Like darkness in a New York black out, word spread throughout the world Trekky community that interviews would soon be conducted at the Johnson Space Center near Houston, Texas for a translator to accompany the mission’s medical officer. “I’m a doctor, not a babel fish,” the team physician was rumored to have griped at administrators when it was suggested he learn to speak Klingon.
Applicants from around the globe packed hotels and RV parks in and around the originally Quaker community of Friendswood, across Interstate 45 from Mission Control. In Hollywood, California the crowds were worse. Lines three deep stretched all the way around Paramount Pictures inner city studio lot. There were complaints from some people about a guy named Nathan, who kept exclaiming he should get picked because, “I am ruggedly handsome,” and elbowing his way to the front, as if that were a reason.
“We are under attack!” wailed long time Star Trek casting director Junie Lowry-Johnson. Their accents “and the smells,” she moaned, were running thicker than most candidates’ scotch-taped horn rimmed glasses.
Most encounters among the applicants were collegial. Some were a little astonished to learn that Royal Shakespeare Company actor, Patrick Stewart, who played Captain Jean-Luc Picard on Star Trek Next Generation, had been recently outed as gay. But many of the Trekkies said they actually found the news quite comforting.
Among galactic languages, Klingon is considered to be one of the most difficult to learn, because of its many gutteral sounds and reverse palate inflections.
Three days after the leak appeared on the Michael Braveheart fan blog, a rumor whipped through the overripe ranks of applicants that NASA had chosen Arvid Engen, best known for his work on the 1980s TV show, Head of the Class to accompany the mission to Klingon.
There was outrage on the lines, and fighting broke out near Paramount’s Melrose Avenue gate when news spread that some Hollywood dude had been chosen for the gig.

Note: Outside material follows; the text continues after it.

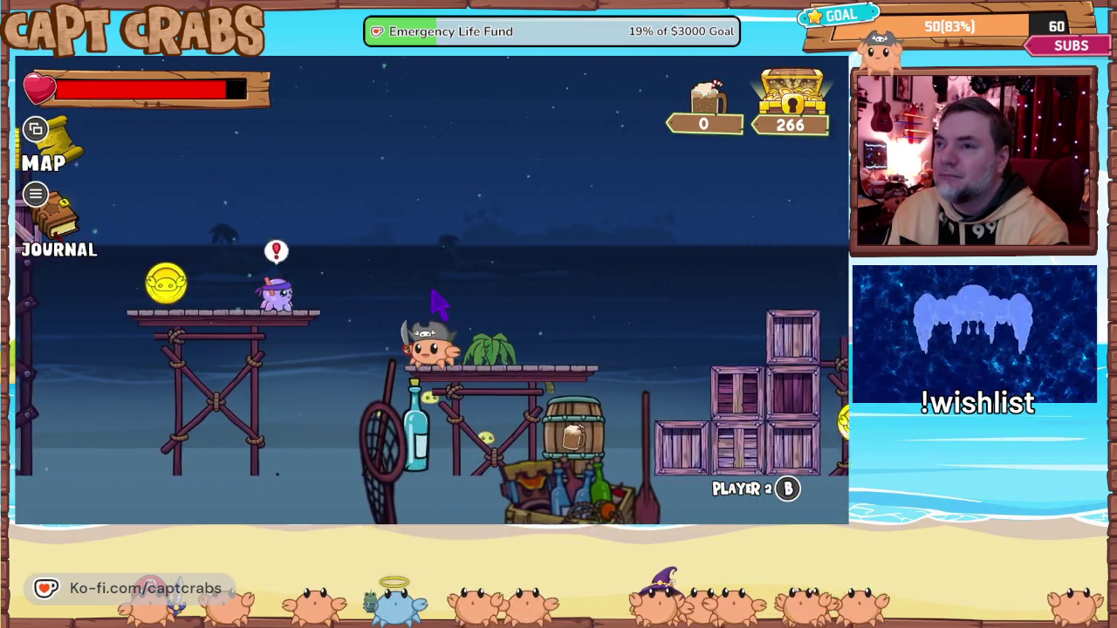
- Hop back left, stomp the purple octopus, and run right along the piers, reaching 268 coins
key("Left")
key("space")
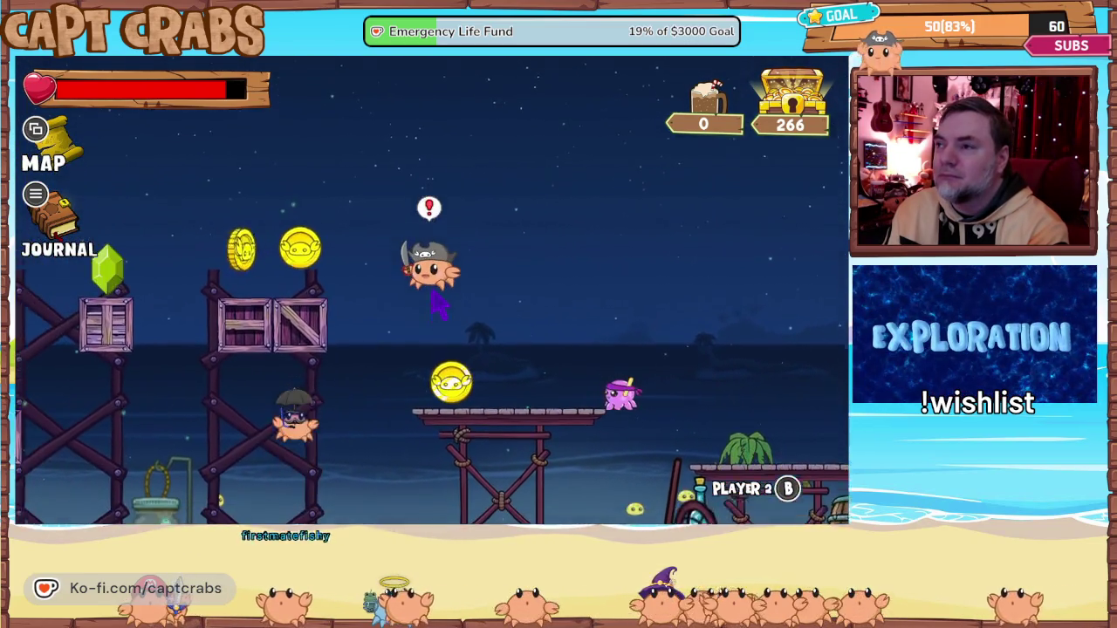
key("Right")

People believed they had been subjected to abuse just to satisfy some obscure Screen Actors Guild (SAG) rule. However, it appeared that no one on the line had actually gotten past security for an interview.
“They never intended to hire any of us,” gloomily remarked Brenda (no last name), as she hauled camping gear back to her Dodge Dart, parked four blocks away at a Von’s grocery store. “It’s like some outer space episode of Bunheads.”

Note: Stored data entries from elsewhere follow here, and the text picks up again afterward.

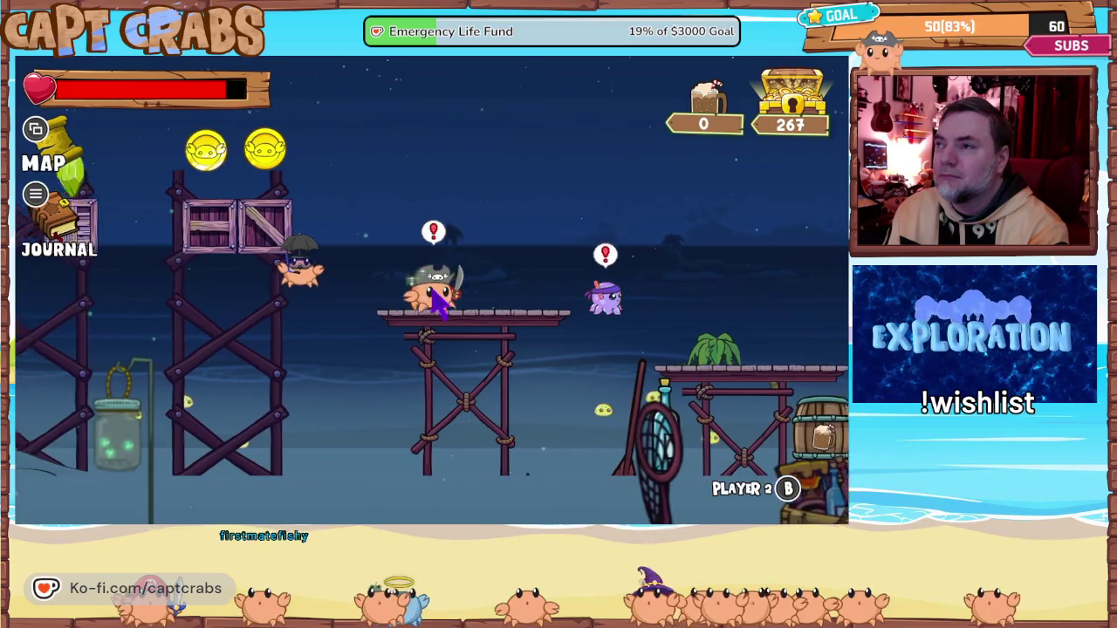
key("space")
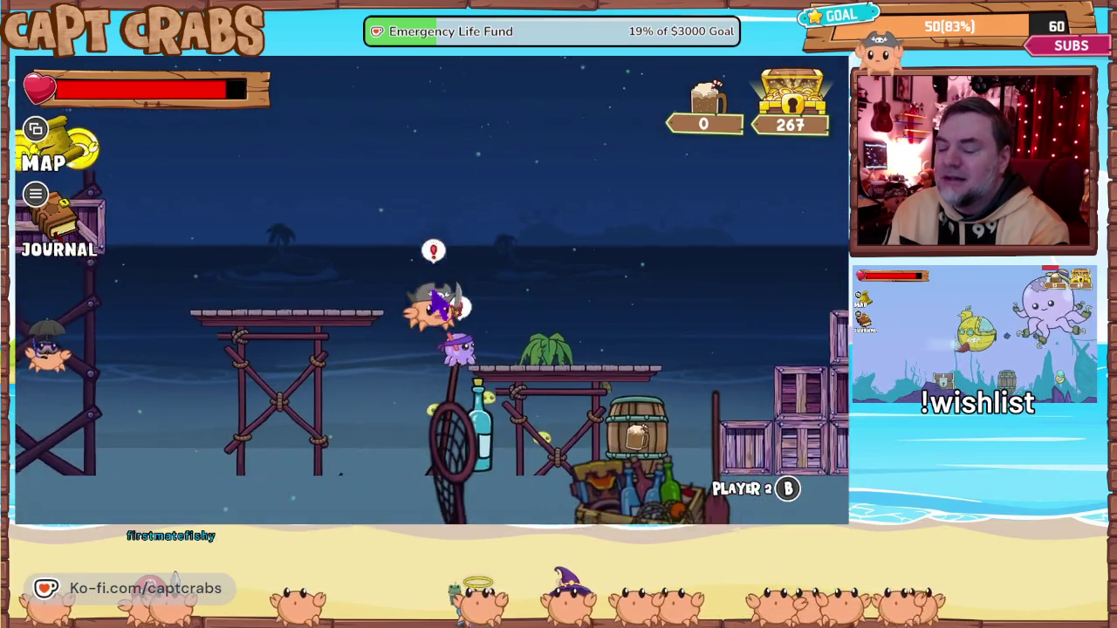
key("Left")
key("space")
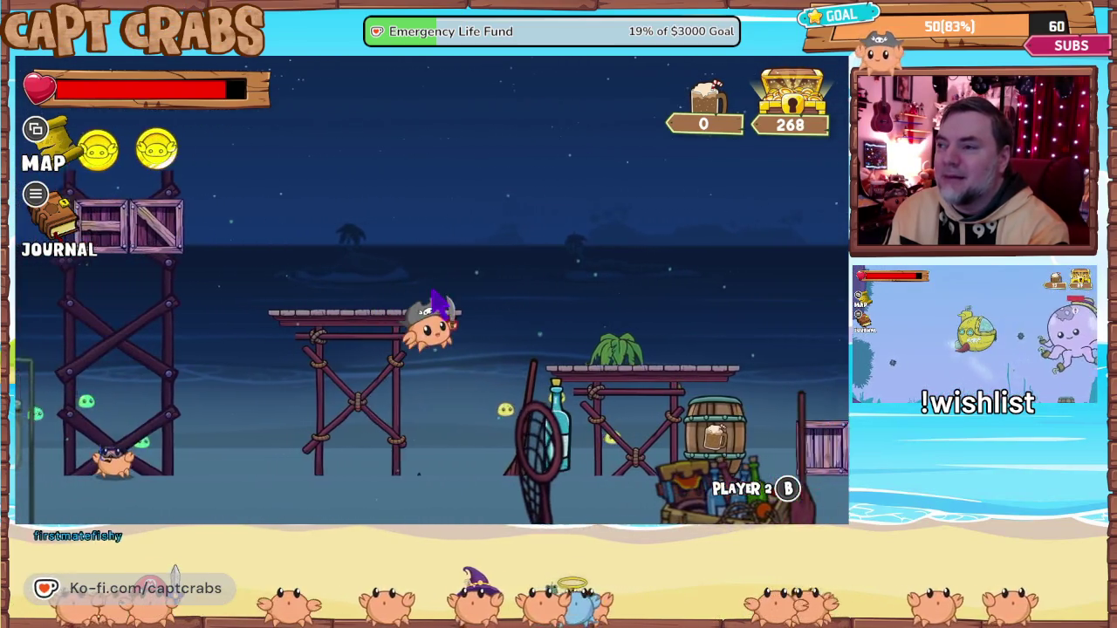
key("Right")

Arvid suggested the “coin of the realm” that tipped the scales in his favor was his relationship with Mike Tyson. “Mike would come to me quite often, asking advice on how he might get along better with Robin [Givens]. They were married then. She was kind of testy. I heard that Mike could be challenging, too. But he was always perfectly gentle with me.”

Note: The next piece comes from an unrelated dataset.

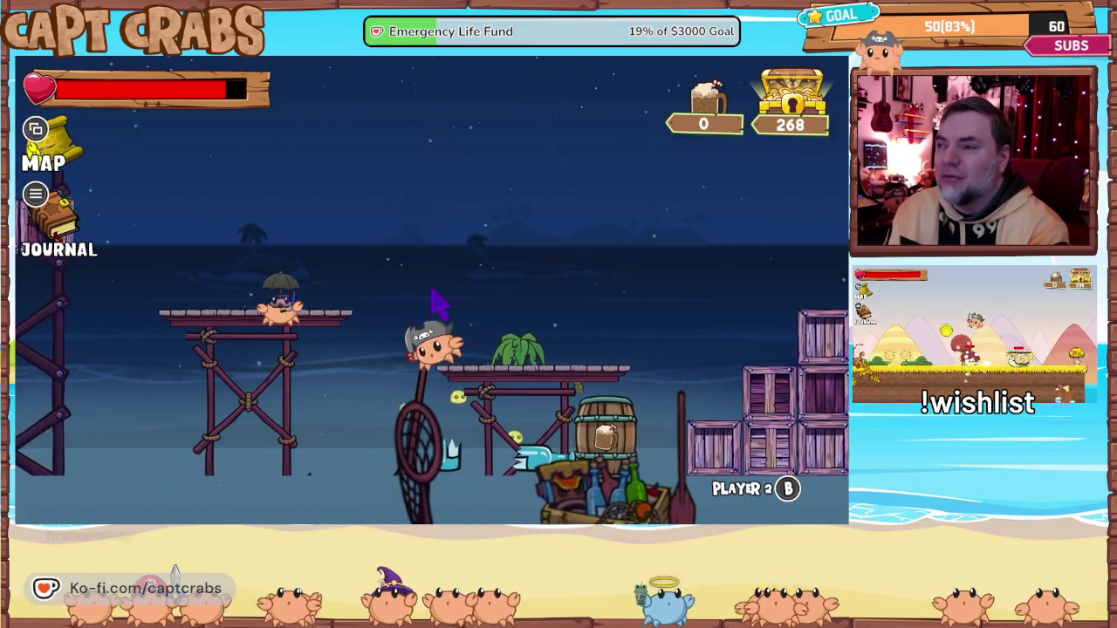
key("Right")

Arvid believed that NASA’s people saw in him the ability to handle himself among Klingons, well known for their tough exteriors. “I’ve been practicing, check this out,” he said, “nuqDaq ‘oH puchpa’ ‘e’. That means ‘where is the bathroom.’ Handy.”
When asked how old he would be upon arrival on Klingon, Arvid explained that, though the planet is 112 light years away, it only takes four days to get there traveling at warp 5. “I age well. That’s why NASA is sending me on this mission to Klingon. What can I say, I just have good genes.”